Data section START

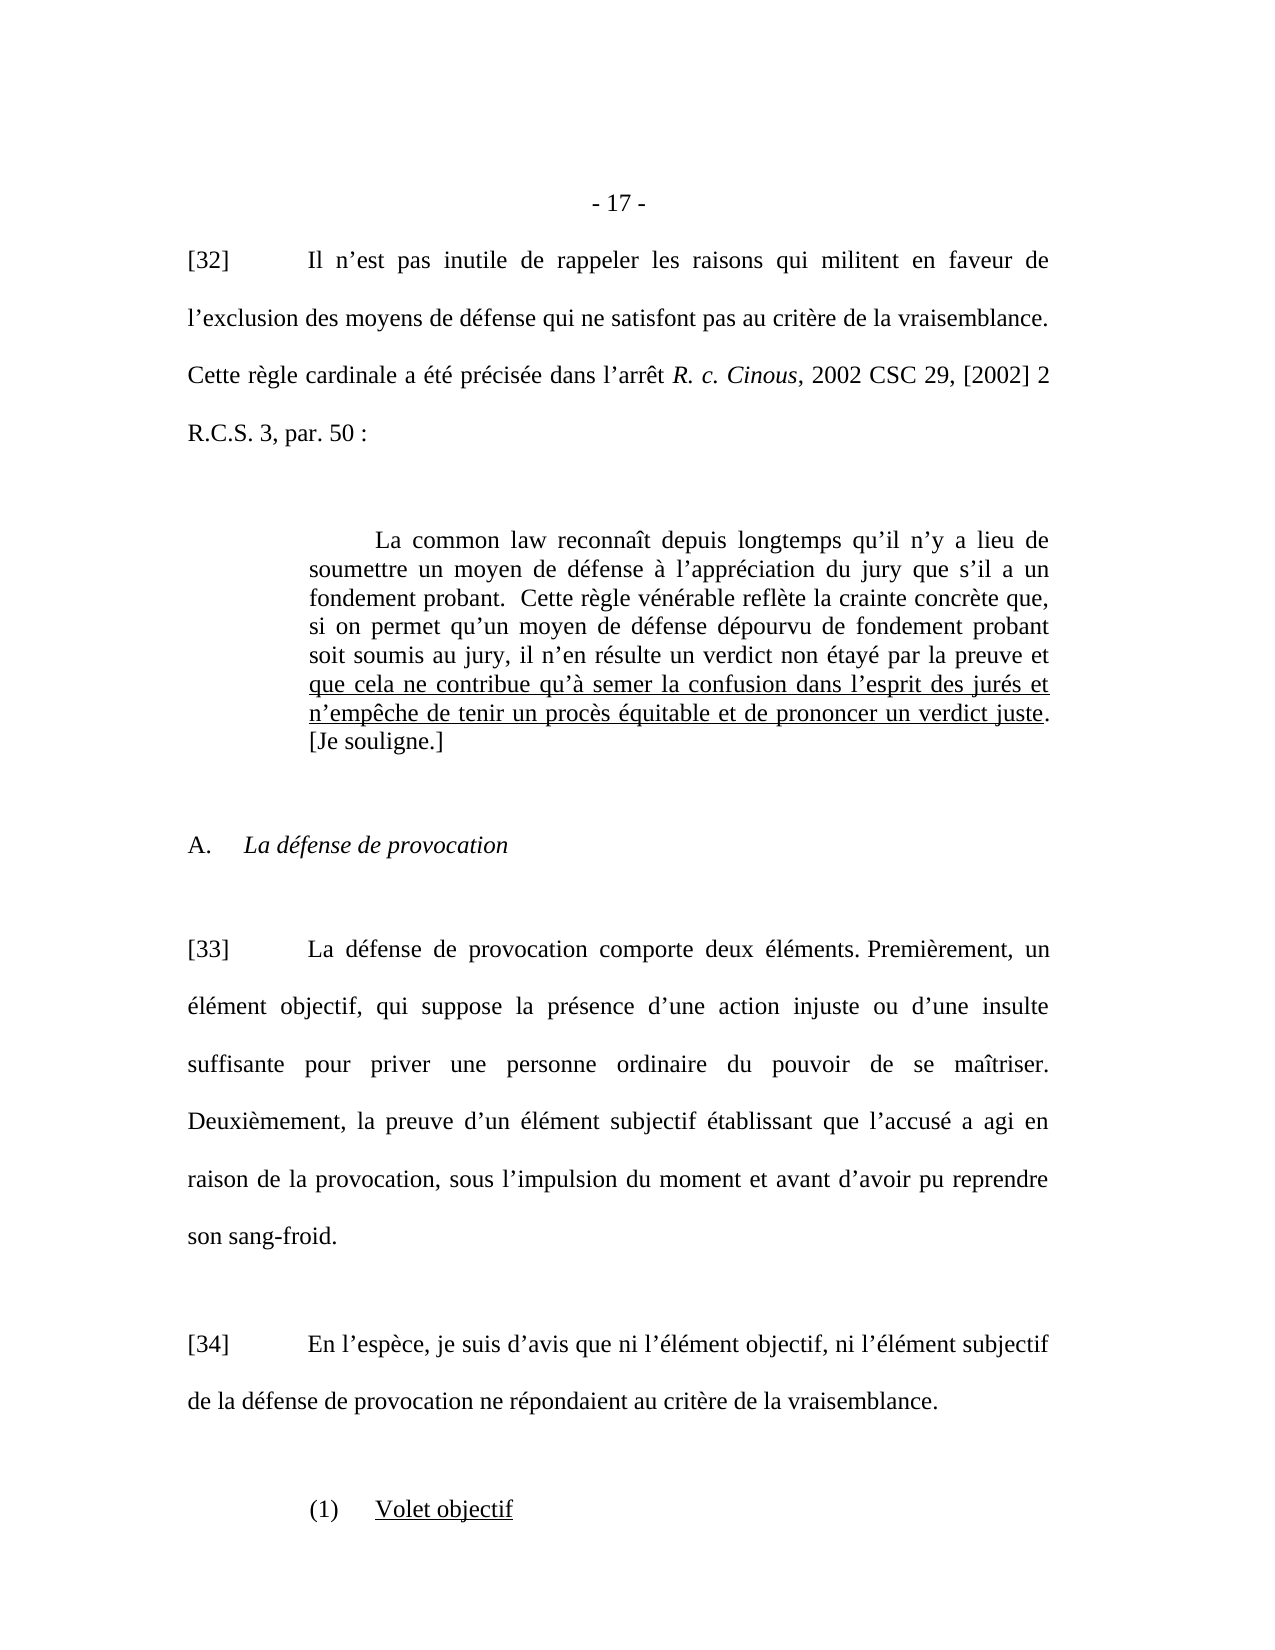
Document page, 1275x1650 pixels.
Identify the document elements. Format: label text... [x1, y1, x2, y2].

Data section END
Data section START

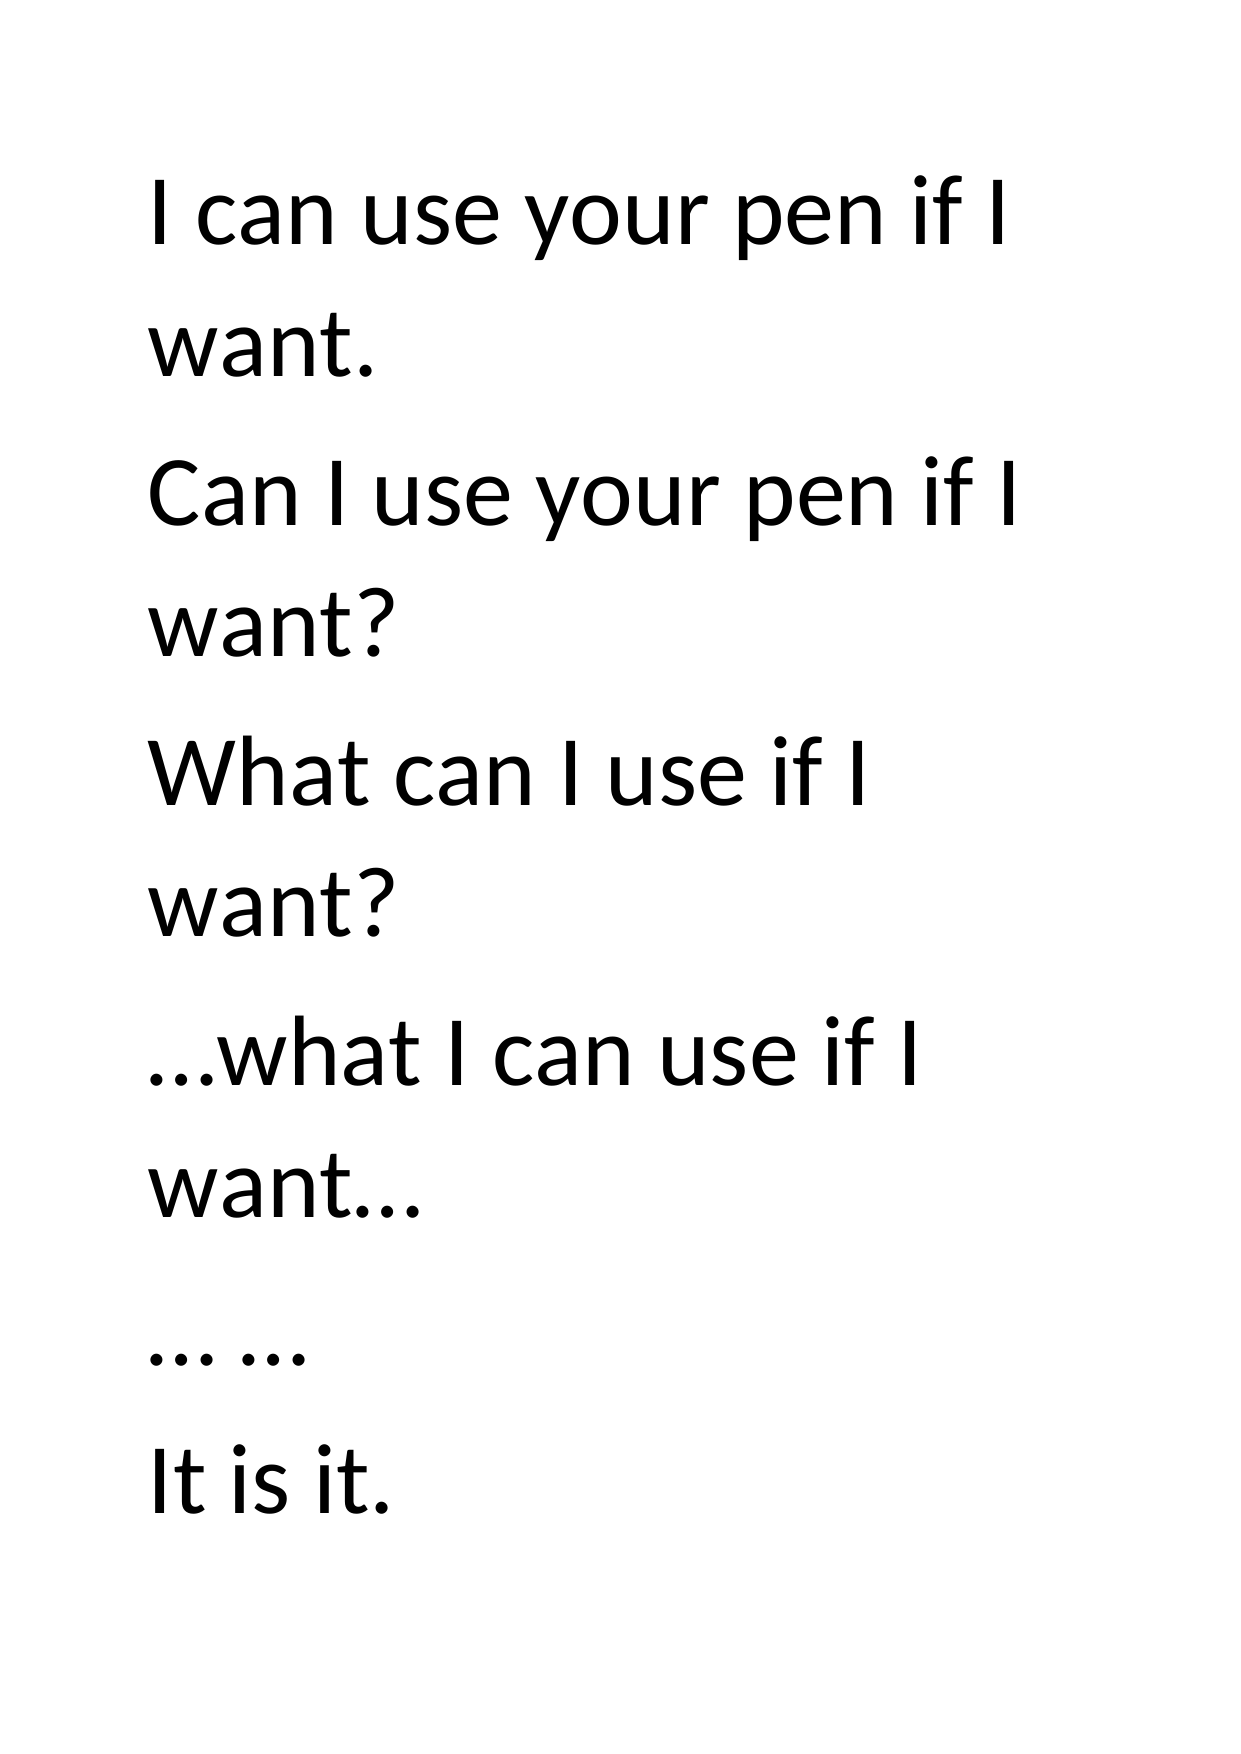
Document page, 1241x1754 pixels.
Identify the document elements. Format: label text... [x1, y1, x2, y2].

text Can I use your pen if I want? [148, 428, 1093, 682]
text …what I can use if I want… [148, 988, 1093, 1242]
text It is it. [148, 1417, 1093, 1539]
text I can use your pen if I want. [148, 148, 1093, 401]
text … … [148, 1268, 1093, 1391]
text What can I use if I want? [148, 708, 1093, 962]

Data section END
Data section START

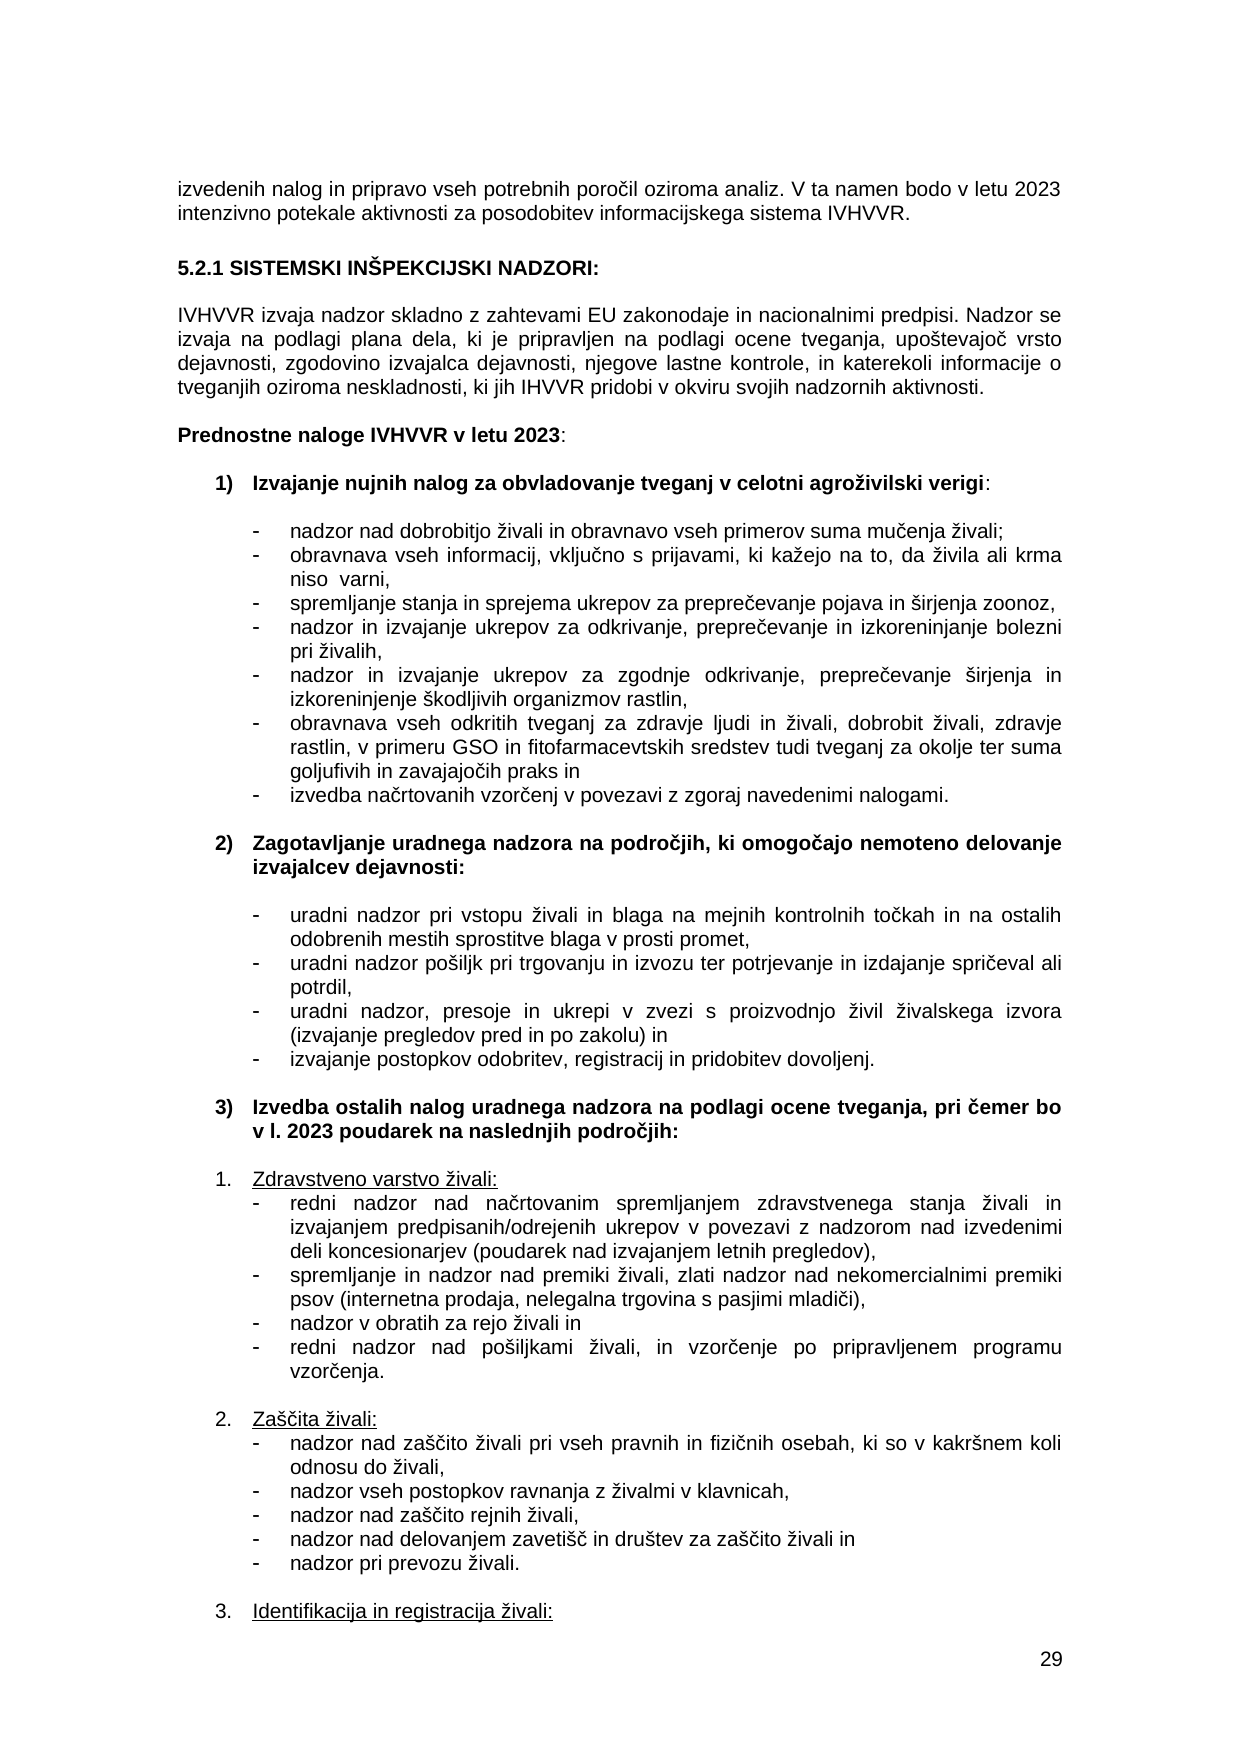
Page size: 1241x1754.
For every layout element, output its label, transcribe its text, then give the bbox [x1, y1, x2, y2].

Data section END

Above are the records; copy each line from them that includes the string "pixels".

Document page, 1275x1650 pixels.
Document page, 1241x1754 pixels.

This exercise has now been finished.